= Hungarian Food Safety Office =

The Hungarian Food Safety Office (HFSO) operated as the Hungarian partner institution of the European Food Safety Authority (EFSA) from 2003 to 2012 in conformity with the EU requirements. One of its priority was to assess the health risks derived from food and indirectly from feed, to liaise with international and Hungarian authorities, and to communicate with the public on food safety issues. From 2012, these tasks are performed by the National Food Chain Safety Office, which was established by the integration of the Central Agricultural Office and HFSO.

==Scientific risk assessment==
One of the major responsibilities of HFSO was the scientific risk assessment relating to food safety, taking into account up-to-date scientific findings of recognised international institutions. The scientific risk assessment is based on identifying potential hazards, defining their characteristics, assessing their incidence and frequency and describing the risk.
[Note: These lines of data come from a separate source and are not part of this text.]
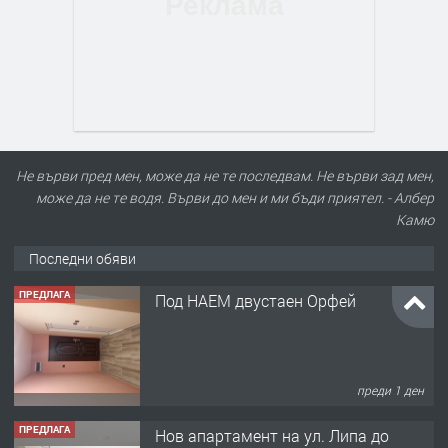
Не върви пред мен, може да не те последвам. Не върви зад мен,
може да не те водя. Върви до мен и ми бъди приятел. - Албер
Камю
Последни обяви
ПРЕДЛАГА
Нов апартамент на ул. Липа до
Езикова гимназия
преди 1 ден
ПРЕДЛАГА
🔑 ОБЗАВЕДЕНА ГАРСОНИЕРА ПОД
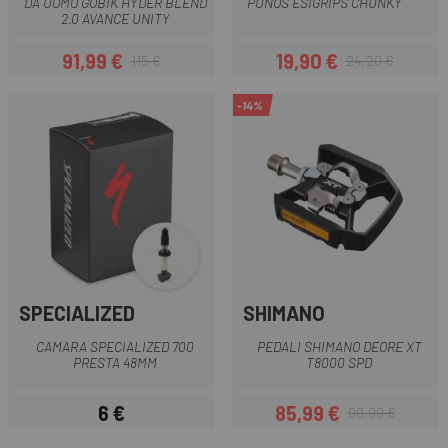
DA UOMO GOBIK HYDER BLEND
PUÑOS ESIGRIPS CHUNKY
2.0 AVANCE UNITY
91,99 €
19,90 €
115 €
24,20 €
Prezzo
Prezzo base
Prezzo
Prezzo base
-14%
SPECIALIZED
SHIMANO
CAMARA SPECIALIZED 700
PEDALI SHIMANO DEORE XT
PRESTA 48MM
T8000 SPD
6 €
85,99 €
99,99 €
Prezzo
Prezzo
Prezzo base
HFSO is responsible for assessing risks relating to concrete events, furthermore by analysing the data of annual official inspections concerning various agricultural, technological, environmental and biological contaminants, pesticide residues and natural toxic substances in raw and processed food. Based on the risk assessment, it forwards a proposal concerning the priority of inspections in the forthcoming period and participates in international risk assessment projects relating to individual chemical and microbiological contaminants.

==National and international relations==
Fostering national and international relations was another important responsibility of HFSO. Before the establishment of the National Food Chain Safety Office, this institution had been the Hungarian partner organization of the European Food Safety Authority. In addition, HFSO was the designated contact point in the EU Rapid Alert System for Food and Feed (RASFF), the World Health Organization (WHO) Food Safety Emergency Network (INFOSAN Emergency) and FAO/WHO Codex Alimentarius.

==The role of communication==
Food is a product that the vast majority comes into direct contact with day-by-day as a consumer, food maker, and customer. The third core function of HFSO was to fill the gap, in providing credible, up-to-date information for both experts and the general public concerning food safety, which also reflects the latest scientific achievements. HFSO aimed to raise consumer awareness among the general public, which will enable consumers to reject products and services that are dubious from a food hygiene and food safety point of view, and to become aware of and abide by fundamental principles.

==Regular publications==
- HFSO Newsletters (published every two weeks; HU-EN bilingual publication)
- Food Safety Journal (published quarterly; table of contents in English language)

==Staff==
HFSO worked with a small staff (18 people) under the supervision of the Ministry of Rural Development. All members of HFSO were public servants. Its general director was Mária Szeitzné Szabó.